→ **What is expected**: Print the listing exactly as it stands, and skip any pictures in it.

→ **Input for this task**:
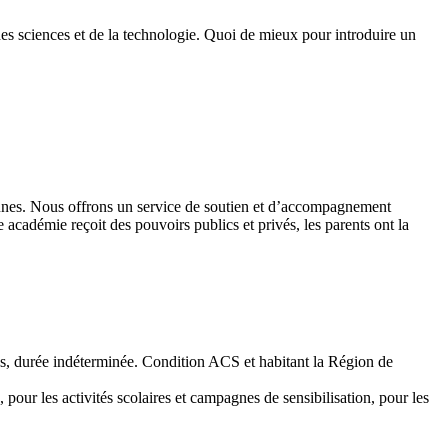
des sciences et de la technologie. Quoi de mieux pour introduire un
 jeunes. Nous offrons un service de soutien et d’accompagnement
académie reçoit des pouvoirs publics et privés, les parents ont la
emps, durée indéterminée. Condition ACS et habitant la Région de
 pour les activités scolaires et campagnes de sensibilisation, pour les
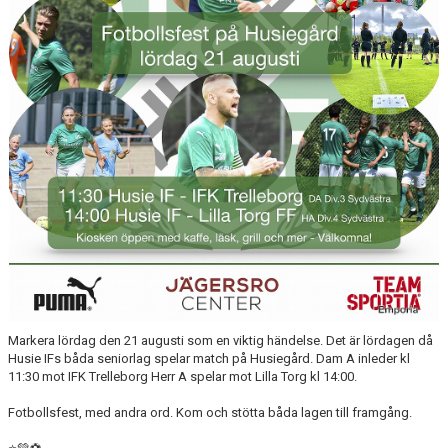
DOMARE
NYHETER
Markera lördag den 21 augusti som en viktig händelse. Det är lördagen då
Husie IFs båda seniorlag spelar match på Husiegård. Dam A inleder kl
11:30 mot IFK Trelleborg Herr A spelar mot Lilla Torg kl 14:00.
Fotbollsfest, med andra ord. Kom och stötta båda lagen till framgång.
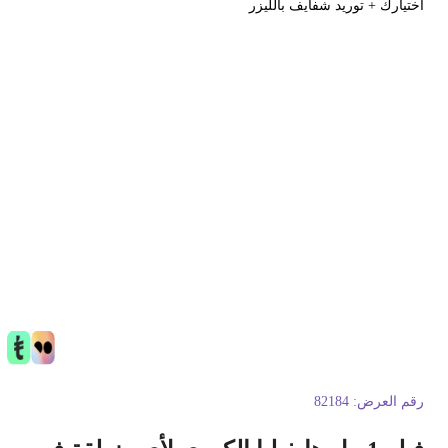
ختيارك + توريد شفايف بالليزر
قم العرض:
82184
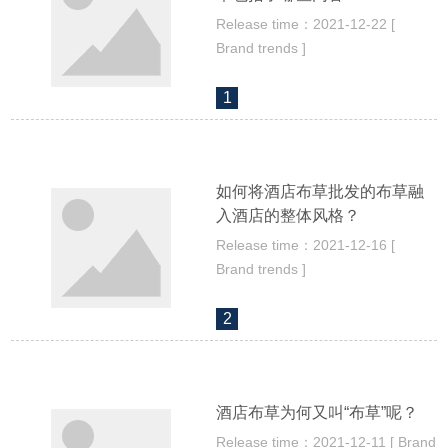
Release time：2021-12-22 [
Brand trends ]
1
如何将酒店布草批发的布草融
入酒店的整体风格？
Release time：2021-12-16 [
Brand trends ]
2
酒店布草为何又叫“布草”呢？
Release time：2021-12-11 [ Brand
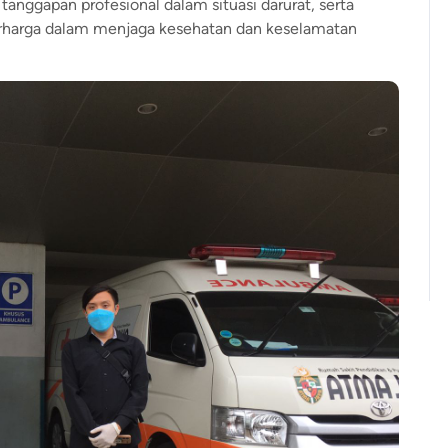
anggapan profesional dalam situasi darurat, serta
rharga dalam menjaga kesehatan dan keselamatan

→ **Response to the exercise**:
des sciences et de la technologie. Quoi de mieux pour introduire un
 jeunes. Nous offrons un service de soutien et d’accompagnement
académie reçoit des pouvoirs publics et privés, les parents ont la
emps, durée indéterminée. Condition ACS et habitant la Région de
 pour les activités scolaires et campagnes de sensibilisation, pour les
DOMARE
NYHETER
Markera lördag den 21 augusti som en viktig händelse. Det är lördagen då
Husie IFs båda seniorlag spelar match på Husiegård. Dam A inleder kl
11:30 mot IFK Trelleborg Herr A spelar mot Lilla Torg kl 14:00.
Fotbollsfest, med andra ord. Kom och stötta båda lagen till framgång.
ختيارك + توريد شفايف بالليزر
قم العرض:
82184
Release time：2021-12-22 [
Brand trends ]
1
如何将酒店布草批发的布草融
入酒店的整体风格？
Release time：2021-12-16 [
Brand trends ]
2
酒店布草为何又叫“布草”呢？
Release time：2021-12-11 [ Brand
anggapan profesional dalam situasi darurat, serta
rharga dalam menjaga kesehatan dan keselamatan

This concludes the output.